** START OF Selection **

Example 3: A Subsidiary For A New Product Line Or Brand
If you’re launching a new product line (especially in a different market), a subsidiary can act like a “sandbox” where you can test pricing, marketing, suppliers and customer demand without restructuring the entire existing company.
This is common where the new line:
- has a different risk profile (eg regulated products)
- needs different contracts and supplier terms
- needs separate branding or customer messaging
In practice, you’ll want to be careful with contracts so it’s clear which company customers are dealing with - otherwise you can accidentally blur the line and lose some of the protection you were aiming for.
Example 4: An IP-Holding Subsidiary (Owning Your Brand Or Software)
Many businesses use a subsidiary to hold valuable intellectual property, such as:
- trade marks and logos
- software code
- training materials and playbooks
- website content and digital assets
The IP-holding company then licenses the IP to the trading company (or multiple trading subsidiaries) under a formal agreement. This kind of “asset and operating split” is often used for growth and risk management, but it only works properly if the legal paperwork matches what you’re actually doing day-to-day.
Depending on your setup, an Intercompany IP Licence can help document who owns what and who has permission to use it.
Example 5: A Subsidiary For A Joint Venture Or Investment
Sometimes you’ll create a subsidiary specifically because you’re bringing in:
- a co-founder for a new venture
- a strategic partner
- investors who only want exposure to one part of the business
Rather than giving shares in the main company (which might hold multiple business lines), you can keep the parent company as the “owner” and create a subsidiary where new shareholders invest.
This is where clear shareholder rules are essential - especially around decision-making, transfers of shares, and what happens if someone wants to exit. A tailored Shareholders Agreement is one of the most important documents in these structures.
How Does A Subsidiary Company Work In Practice?
On paper, a subsidiary looks simple: one company owns shares in another company.
In real life, it’s the operational details that make it work (or create problems later). Here are the practical areas you should plan for upfront.
1. Governance: Who Makes Decisions?
Because the subsidiary is a separate company, it usually has:
- its own directors
- its own statutory registers and filings
- its own decision-making processes (even if the parent controls it)
You’ll also need to ensure the subsidiary has a suitable company constitution in place. That often means properly drafted Articles Of Association (especially if there are minority shareholders or different classes of shares).
2. Contracts: Which Company Is Actually Signing?
This is a common trap for growing businesses: you set up a subsidiary, but you keep using the parent company name on proposals, invoices, websites, and supplier accounts.
For a subsidiary structure to do what you want it to do, you’ll usually need to ensure:
- the correct legal entity is named on contracts
- customer-facing documents (quotes, T&Cs, invoices) match the trading entity
- bank accounts and payment flows are consistent with the entity doing the work
If you’re unsure whether your contracts “count” or whether an email acceptance forms a deal, it’s worth keeping in mind that email contracts can be legally binding - so clarity around the contracting party matters.
3. People: Who Employs The Team?

** END OF Selection **
** START OF Records provided **

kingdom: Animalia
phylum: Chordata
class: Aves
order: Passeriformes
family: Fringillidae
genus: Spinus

** END OF Records provided **

Answer these questions about the subsidiary text above:
1. What kinds of intellectual property does the text list as things a subsidiary might hold?
2. Which document does the text call one of the most important in joint venture or investment structures?
3. Which customer-facing documents should match the trading entity?

■ Result for this exercise ■
1. Trade marks and logos, software code, training materials and playbooks, and website content and digital assets.
2. A tailored Shareholders Agreement.
3. Quotes, T&Cs and invoices.